進入救生艇後,他們迅速而有序地給每名海盜補了一槍,確保再不會有什麽威脅。最終在一個角落找到了菲利普斯。

他被捆在那裏,但沒有受傷。“班布裏奇”號的硬殼式充氣橡皮艇載著五六名海豹隊員尾隨在救生艇後,他們聽到槍響後,立即追上了救生艇,把菲利普斯從救生艇裏解救了出來。

另一邊,“班布裏奇”號上,在最後一槍還沒響起時,加裏一把抓住瓦伊穆西,把他一拳打倒在甲板上。“等著坐牢吧!”他說道,“你的同夥都死了,你現在對我也沒什麽用了。”

隊友們銬上瓦伊穆西的雙手,用連帽衫上的帽子蒙住他的腦袋,然後把他帶走了。加裏在扇形船尾處見到了菲利普斯。剛登上“班布裏奇”號的這位船長有點困惑又有點茫然。“你們為什麽非要這麽做呢?”他問道。他當時的反應就是斯德哥爾摩綜合征的輕微表現。

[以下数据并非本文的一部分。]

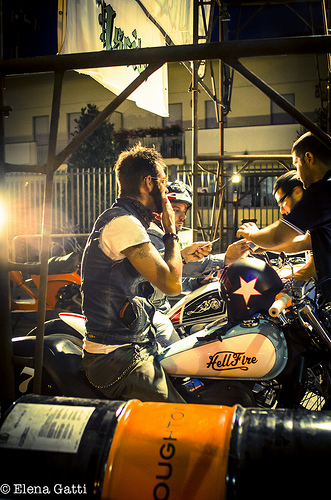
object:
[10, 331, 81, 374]
seat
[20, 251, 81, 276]
seat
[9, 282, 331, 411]
bike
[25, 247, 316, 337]
bike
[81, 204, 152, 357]
vest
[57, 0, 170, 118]
banner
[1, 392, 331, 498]
barrel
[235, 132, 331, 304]
men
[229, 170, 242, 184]
light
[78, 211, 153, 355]
shirt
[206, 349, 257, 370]
hellfire logo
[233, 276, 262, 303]
star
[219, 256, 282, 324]
helmet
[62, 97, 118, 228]
tree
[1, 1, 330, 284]
building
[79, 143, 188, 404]
motorcyclist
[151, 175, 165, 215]
beard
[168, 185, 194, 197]
goggles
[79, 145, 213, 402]
boy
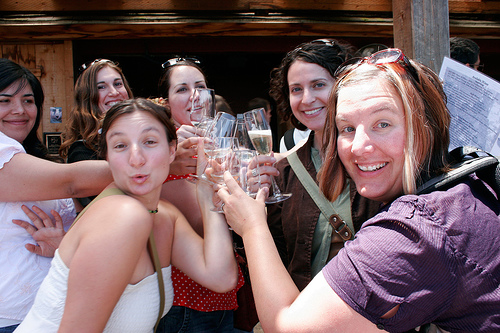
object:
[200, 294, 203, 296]
polka dots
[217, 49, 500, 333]
girls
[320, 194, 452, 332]
sleeve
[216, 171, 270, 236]
hand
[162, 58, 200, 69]
sunglasses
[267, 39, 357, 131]
hair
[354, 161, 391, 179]
smile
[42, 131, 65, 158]
placque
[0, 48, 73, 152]
wall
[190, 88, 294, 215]
toasted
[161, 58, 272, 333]
woman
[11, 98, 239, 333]
woman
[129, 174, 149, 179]
kiss lips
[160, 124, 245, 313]
shirt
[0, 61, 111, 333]
female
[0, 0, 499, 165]
restaurant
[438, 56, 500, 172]
menu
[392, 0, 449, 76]
beam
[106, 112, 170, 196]
kissing face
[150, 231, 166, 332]
purse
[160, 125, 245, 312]
dress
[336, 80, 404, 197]
face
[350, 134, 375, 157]
nose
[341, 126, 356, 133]
eye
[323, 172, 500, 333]
shirt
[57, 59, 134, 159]
hair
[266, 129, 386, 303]
jacket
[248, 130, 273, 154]
champagne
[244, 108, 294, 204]
glass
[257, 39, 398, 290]
person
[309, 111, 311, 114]
teeth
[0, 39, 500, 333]
party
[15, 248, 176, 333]
top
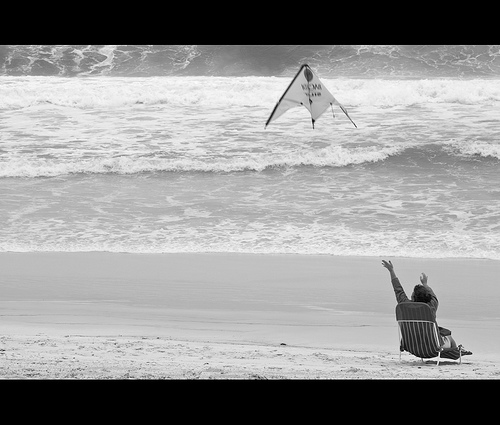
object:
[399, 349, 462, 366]
metal leg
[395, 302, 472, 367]
chair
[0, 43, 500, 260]
wavy ocean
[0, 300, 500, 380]
shore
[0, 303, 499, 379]
ground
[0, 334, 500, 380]
sand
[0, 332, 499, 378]
footprints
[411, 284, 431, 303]
head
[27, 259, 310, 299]
wet sand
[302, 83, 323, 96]
letters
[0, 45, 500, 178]
waves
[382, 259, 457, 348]
person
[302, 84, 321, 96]
logo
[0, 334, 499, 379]
area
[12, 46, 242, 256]
water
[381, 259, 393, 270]
hand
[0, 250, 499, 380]
beach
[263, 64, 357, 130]
kite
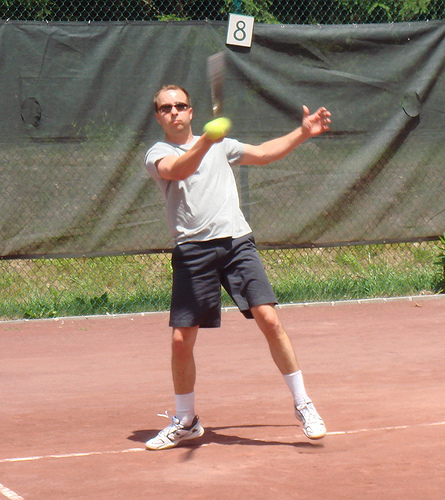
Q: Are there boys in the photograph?
A: No, there are no boys.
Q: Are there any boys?
A: No, there are no boys.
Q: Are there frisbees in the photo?
A: No, there are no frisbees.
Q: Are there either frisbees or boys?
A: No, there are no frisbees or boys.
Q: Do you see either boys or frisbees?
A: No, there are no frisbees or boys.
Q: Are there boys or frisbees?
A: No, there are no frisbees or boys.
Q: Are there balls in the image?
A: Yes, there is a ball.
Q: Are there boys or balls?
A: Yes, there is a ball.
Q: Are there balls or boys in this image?
A: Yes, there is a ball.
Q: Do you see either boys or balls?
A: Yes, there is a ball.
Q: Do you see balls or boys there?
A: Yes, there is a ball.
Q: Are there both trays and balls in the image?
A: No, there is a ball but no trays.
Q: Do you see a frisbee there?
A: No, there are no frisbees.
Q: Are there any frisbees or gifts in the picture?
A: No, there are no frisbees or gifts.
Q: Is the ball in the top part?
A: Yes, the ball is in the top of the image.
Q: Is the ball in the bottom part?
A: No, the ball is in the top of the image.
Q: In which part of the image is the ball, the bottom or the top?
A: The ball is in the top of the image.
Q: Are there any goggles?
A: Yes, there are goggles.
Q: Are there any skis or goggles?
A: Yes, there are goggles.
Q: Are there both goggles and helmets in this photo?
A: No, there are goggles but no helmets.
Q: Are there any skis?
A: No, there are no skis.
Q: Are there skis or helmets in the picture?
A: No, there are no skis or helmets.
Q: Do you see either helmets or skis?
A: No, there are no skis or helmets.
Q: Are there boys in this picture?
A: No, there are no boys.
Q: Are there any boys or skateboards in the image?
A: No, there are no boys or skateboards.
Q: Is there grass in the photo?
A: Yes, there is grass.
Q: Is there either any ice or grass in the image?
A: Yes, there is grass.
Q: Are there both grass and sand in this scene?
A: No, there is grass but no sand.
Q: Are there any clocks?
A: No, there are no clocks.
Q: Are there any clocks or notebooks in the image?
A: No, there are no clocks or notebooks.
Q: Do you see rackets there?
A: Yes, there is a racket.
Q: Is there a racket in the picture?
A: Yes, there is a racket.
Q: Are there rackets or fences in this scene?
A: Yes, there is a racket.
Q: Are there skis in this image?
A: No, there are no skis.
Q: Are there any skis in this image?
A: No, there are no skis.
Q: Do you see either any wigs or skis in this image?
A: No, there are no skis or wigs.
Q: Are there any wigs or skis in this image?
A: No, there are no skis or wigs.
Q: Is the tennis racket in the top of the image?
A: Yes, the tennis racket is in the top of the image.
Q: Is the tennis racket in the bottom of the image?
A: No, the tennis racket is in the top of the image.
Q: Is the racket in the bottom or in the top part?
A: The racket is in the top of the image.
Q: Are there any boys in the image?
A: No, there are no boys.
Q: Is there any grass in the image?
A: Yes, there is grass.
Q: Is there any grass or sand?
A: Yes, there is grass.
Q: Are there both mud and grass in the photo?
A: No, there is grass but no mud.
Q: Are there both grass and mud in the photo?
A: No, there is grass but no mud.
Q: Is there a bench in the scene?
A: No, there are no benches.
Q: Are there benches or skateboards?
A: No, there are no benches or skateboards.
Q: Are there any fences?
A: Yes, there is a fence.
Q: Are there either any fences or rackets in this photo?
A: Yes, there is a fence.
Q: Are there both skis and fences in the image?
A: No, there is a fence but no skis.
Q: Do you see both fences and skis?
A: No, there is a fence but no skis.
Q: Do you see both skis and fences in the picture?
A: No, there is a fence but no skis.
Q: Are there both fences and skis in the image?
A: No, there is a fence but no skis.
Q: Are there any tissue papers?
A: No, there are no tissue papers.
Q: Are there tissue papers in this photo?
A: No, there are no tissue papers.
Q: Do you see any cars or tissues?
A: No, there are no tissues or cars.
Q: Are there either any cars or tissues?
A: No, there are no tissues or cars.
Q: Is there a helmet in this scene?
A: No, there are no helmets.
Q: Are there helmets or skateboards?
A: No, there are no helmets or skateboards.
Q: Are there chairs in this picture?
A: No, there are no chairs.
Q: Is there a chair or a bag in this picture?
A: No, there are no chairs or bags.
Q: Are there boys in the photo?
A: No, there are no boys.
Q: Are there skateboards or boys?
A: No, there are no boys or skateboards.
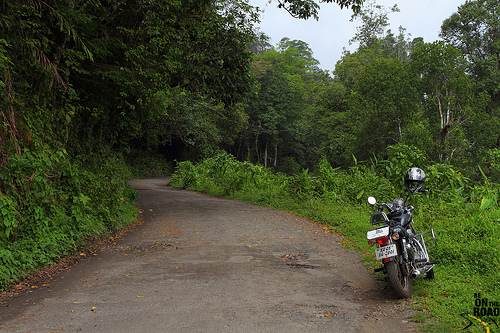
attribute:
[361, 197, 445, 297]
motorcycle — black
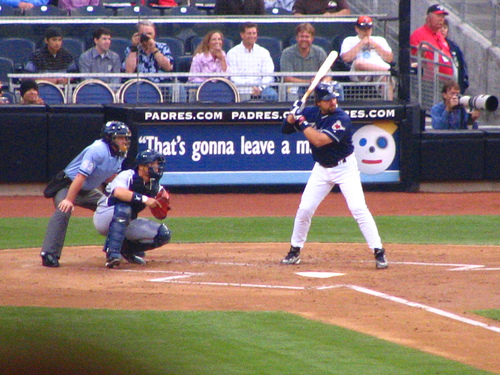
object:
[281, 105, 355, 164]
jersey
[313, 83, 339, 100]
helmet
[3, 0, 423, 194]
stands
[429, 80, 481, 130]
man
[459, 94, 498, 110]
large/telephoto lens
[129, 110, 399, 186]
advertisement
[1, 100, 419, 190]
wall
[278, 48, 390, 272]
baseball batter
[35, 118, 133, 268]
referee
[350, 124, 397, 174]
clown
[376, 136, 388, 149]
black eye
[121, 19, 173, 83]
man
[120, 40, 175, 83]
blue/white shirt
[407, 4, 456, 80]
shirt/cap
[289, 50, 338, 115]
baseball bat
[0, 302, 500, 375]
area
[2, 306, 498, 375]
green grass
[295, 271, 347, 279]
home plate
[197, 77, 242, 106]
seat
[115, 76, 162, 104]
seat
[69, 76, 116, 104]
seat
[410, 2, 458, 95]
man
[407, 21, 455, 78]
shirt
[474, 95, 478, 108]
lense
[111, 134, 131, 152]
face mask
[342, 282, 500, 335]
line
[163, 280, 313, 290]
line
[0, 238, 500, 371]
dirt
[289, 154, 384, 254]
pants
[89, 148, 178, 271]
catcher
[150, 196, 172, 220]
glove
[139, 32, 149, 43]
camera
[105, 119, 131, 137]
helmet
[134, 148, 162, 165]
helmet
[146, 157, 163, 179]
mask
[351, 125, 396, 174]
face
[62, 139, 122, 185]
shirt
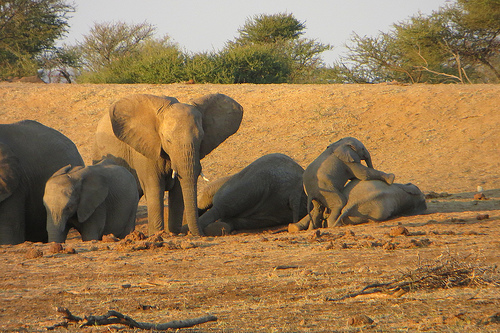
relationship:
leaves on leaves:
[312, 45, 333, 51] [0, 0, 500, 84]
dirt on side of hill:
[250, 114, 498, 138] [387, 105, 457, 136]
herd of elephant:
[1, 90, 430, 247] [343, 177, 430, 224]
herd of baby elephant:
[1, 90, 430, 247] [43, 164, 139, 244]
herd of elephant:
[1, 90, 430, 247] [198, 150, 309, 227]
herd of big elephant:
[1, 90, 430, 247] [93, 92, 243, 236]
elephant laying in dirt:
[181, 152, 311, 238] [10, 244, 496, 324]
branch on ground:
[46, 308, 223, 329] [1, 230, 498, 329]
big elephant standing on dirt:
[93, 92, 243, 236] [1, 79, 499, 330]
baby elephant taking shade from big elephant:
[43, 155, 145, 245] [93, 92, 243, 236]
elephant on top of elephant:
[293, 132, 398, 234] [334, 174, 433, 224]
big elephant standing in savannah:
[93, 92, 243, 236] [50, 40, 492, 330]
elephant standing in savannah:
[293, 132, 398, 234] [22, 23, 494, 320]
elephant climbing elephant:
[283, 115, 435, 232] [330, 157, 437, 224]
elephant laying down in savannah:
[286, 175, 425, 232] [10, 55, 497, 329]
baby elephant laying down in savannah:
[43, 164, 139, 244] [10, 55, 497, 329]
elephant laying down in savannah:
[181, 152, 311, 238] [10, 55, 497, 329]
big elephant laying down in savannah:
[93, 92, 243, 236] [10, 55, 497, 329]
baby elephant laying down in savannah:
[43, 164, 139, 244] [1, 80, 497, 331]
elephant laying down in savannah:
[286, 175, 425, 232] [1, 80, 497, 331]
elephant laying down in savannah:
[181, 152, 311, 238] [1, 80, 497, 331]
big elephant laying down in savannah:
[93, 92, 243, 236] [1, 80, 497, 331]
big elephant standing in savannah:
[93, 92, 243, 236] [3, 14, 482, 328]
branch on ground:
[44, 308, 221, 329] [20, 253, 463, 326]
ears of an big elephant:
[113, 91, 242, 152] [93, 92, 243, 236]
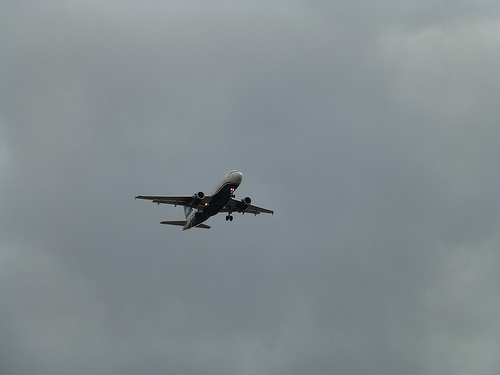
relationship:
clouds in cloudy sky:
[0, 0, 499, 375] [0, 1, 499, 374]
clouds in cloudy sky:
[167, 25, 357, 140] [0, 1, 499, 374]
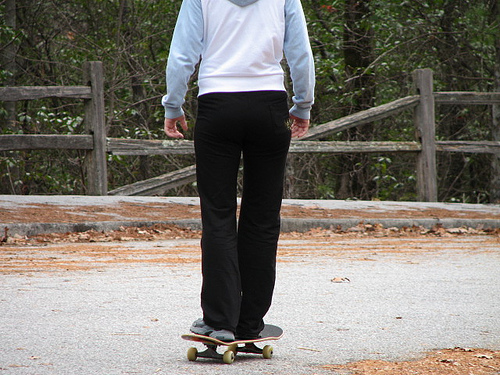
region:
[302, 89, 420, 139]
broke post on wooden fence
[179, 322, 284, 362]
yellow wheels on black skateboard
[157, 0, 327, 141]
person wearing white shirt over blue sweater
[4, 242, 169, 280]
dead brush on side of street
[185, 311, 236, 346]
grey tennis shoe on left foot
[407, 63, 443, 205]
wood fence post with two slats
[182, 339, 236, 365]
two yellow wheels on back of skateboard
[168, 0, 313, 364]
person in black pants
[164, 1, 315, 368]
person in black pants riding skateboard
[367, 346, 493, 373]
brown dead leaves on road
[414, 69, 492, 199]
wood fence on side of road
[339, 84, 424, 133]
broke post on wood fence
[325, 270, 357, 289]
brown dead leaf in middle of road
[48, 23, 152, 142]
dead tree behind wood fence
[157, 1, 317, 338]
person in white shirt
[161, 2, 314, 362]
person in white shirt on skateboard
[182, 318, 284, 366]
black skateboard with yellow wheels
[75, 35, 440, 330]
the person looks awkward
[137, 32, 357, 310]
this is a person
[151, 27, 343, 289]
the person is skateboarding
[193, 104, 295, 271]
the pants are black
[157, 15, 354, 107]
the sweater is blue and white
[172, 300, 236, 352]
the shoes are grey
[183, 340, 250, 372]
the wheels are white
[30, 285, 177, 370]
the pavement is gray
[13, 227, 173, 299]
the ground is orange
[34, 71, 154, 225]
the fence is picket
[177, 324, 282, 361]
A black skateboard with dull yellow wheels.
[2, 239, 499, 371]
Grey paved road.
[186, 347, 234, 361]
Back two dull yellow wheels.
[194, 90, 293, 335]
Black pants a person has on.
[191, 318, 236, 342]
A persons let white and grey shoe.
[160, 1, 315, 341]
A person on a skateboard in black pants.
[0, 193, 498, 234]
A grey sidewalk covered in leaves.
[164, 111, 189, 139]
A persons left hand.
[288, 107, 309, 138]
A persons right hand.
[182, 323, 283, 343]
Black top of a skateboard.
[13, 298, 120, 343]
blue color on the path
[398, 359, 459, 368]
red clay on the ground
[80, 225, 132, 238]
dry yellow leaves on the ground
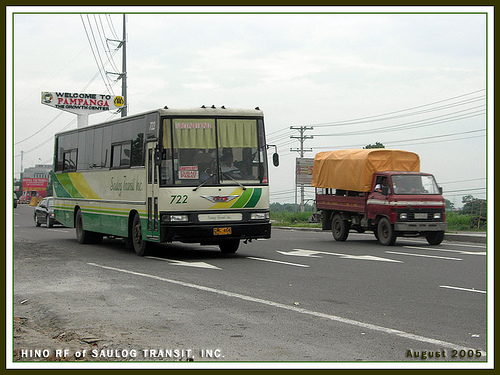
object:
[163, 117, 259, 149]
shade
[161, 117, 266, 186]
windshield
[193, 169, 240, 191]
wipers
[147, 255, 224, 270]
arrow sign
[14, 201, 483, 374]
road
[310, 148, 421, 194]
canopy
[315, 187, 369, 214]
truck bed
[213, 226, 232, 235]
license plate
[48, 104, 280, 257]
bus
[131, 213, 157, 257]
tires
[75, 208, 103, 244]
tires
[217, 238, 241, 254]
tires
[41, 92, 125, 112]
pampanga sign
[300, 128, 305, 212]
pole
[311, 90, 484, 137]
power lines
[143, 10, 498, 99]
air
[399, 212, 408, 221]
headlights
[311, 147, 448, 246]
truck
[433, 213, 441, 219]
headlights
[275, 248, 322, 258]
arrow sign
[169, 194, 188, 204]
number 722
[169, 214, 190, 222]
headlights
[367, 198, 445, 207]
stripe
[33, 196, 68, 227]
car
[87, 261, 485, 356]
lines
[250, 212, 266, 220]
headlights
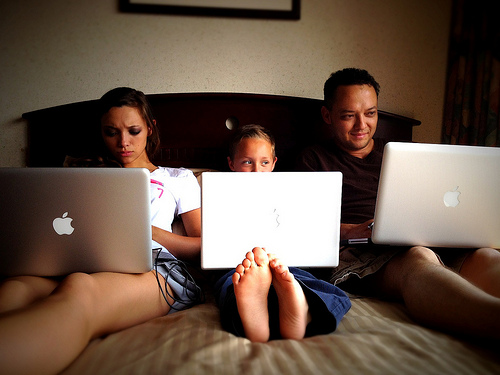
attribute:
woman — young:
[58, 82, 198, 311]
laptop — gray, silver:
[5, 164, 154, 281]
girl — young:
[202, 121, 333, 354]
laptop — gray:
[194, 169, 347, 275]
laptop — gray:
[368, 137, 498, 258]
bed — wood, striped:
[17, 83, 487, 372]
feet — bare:
[222, 245, 311, 348]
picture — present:
[115, 2, 304, 31]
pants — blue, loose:
[209, 265, 353, 337]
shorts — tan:
[333, 247, 393, 283]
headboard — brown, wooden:
[11, 87, 418, 143]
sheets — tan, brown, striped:
[110, 338, 461, 368]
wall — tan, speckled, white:
[13, 8, 448, 95]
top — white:
[146, 159, 200, 243]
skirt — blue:
[158, 249, 197, 315]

在槍擊帶來的震驚中,他還沒有搞清到底發生了什麽事,以及為什麽會這樣。

菲利普斯接受了體檢。醫生說他的情況還算不錯。沒過多久,他的斯德哥爾摩綜合征也漸漸消失了,他很感謝我的隊友們所做的一切。菲利普斯給家人打了電話,然後他先到“拳師”號上,之後等著回自己在佛蒙特州的家。

其餘的隊員又在“拳師”號上待了幾天,在上岸飛回家前等待著後續命令。最終,我們拯救了一條生命而不是出去白忙乎了一場,這讓人感覺很好。能在伊拉克和阿富汗之外的地方做點事,也感覺很棒。我很高興能做一點不一樣的事。但讓人失望的是,我們也隱約看到了政府體製的弊端。隻是作個決定就這麽慢,我們整裝待命好幾天後才終於接到行動命令。不過,解救菲利普斯船長的行動又一次增強了我們的戰鬥力,並讓我們在華盛頓眼中進一步成為能擔當更為嚴峻任務的力量。